## Exercise prompt:
State the count of lines below in which the word "switch" appears, and add nothing.

[Opening Extracted data section]

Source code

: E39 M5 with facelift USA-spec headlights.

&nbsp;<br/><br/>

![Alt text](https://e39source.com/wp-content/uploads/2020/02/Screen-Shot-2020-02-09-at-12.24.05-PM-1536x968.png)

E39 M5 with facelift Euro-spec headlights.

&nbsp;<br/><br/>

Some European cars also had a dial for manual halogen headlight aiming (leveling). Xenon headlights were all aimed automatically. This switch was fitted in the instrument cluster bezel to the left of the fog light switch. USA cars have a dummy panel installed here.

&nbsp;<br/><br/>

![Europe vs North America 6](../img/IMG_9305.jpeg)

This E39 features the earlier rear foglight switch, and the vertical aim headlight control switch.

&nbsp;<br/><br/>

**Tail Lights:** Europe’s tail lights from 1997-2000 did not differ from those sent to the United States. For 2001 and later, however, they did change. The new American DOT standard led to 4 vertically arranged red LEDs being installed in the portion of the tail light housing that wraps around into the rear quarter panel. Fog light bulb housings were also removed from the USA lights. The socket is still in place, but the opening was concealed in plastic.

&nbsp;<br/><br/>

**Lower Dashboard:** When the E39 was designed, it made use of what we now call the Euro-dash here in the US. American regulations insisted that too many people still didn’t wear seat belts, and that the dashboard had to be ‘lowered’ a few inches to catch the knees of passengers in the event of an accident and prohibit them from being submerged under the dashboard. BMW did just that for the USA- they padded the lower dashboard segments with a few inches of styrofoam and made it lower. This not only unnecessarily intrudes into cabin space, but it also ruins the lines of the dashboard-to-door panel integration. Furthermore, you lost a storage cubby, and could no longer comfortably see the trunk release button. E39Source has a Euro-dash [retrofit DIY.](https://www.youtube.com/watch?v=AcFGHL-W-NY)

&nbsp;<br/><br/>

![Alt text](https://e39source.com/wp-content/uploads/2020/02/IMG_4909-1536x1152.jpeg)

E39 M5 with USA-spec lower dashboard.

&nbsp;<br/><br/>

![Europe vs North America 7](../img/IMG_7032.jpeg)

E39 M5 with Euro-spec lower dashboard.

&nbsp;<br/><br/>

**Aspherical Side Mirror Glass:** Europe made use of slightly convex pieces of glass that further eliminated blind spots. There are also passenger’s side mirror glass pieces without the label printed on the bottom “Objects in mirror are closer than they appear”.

[Closing Extracted data section]

## Response to this exercise:
2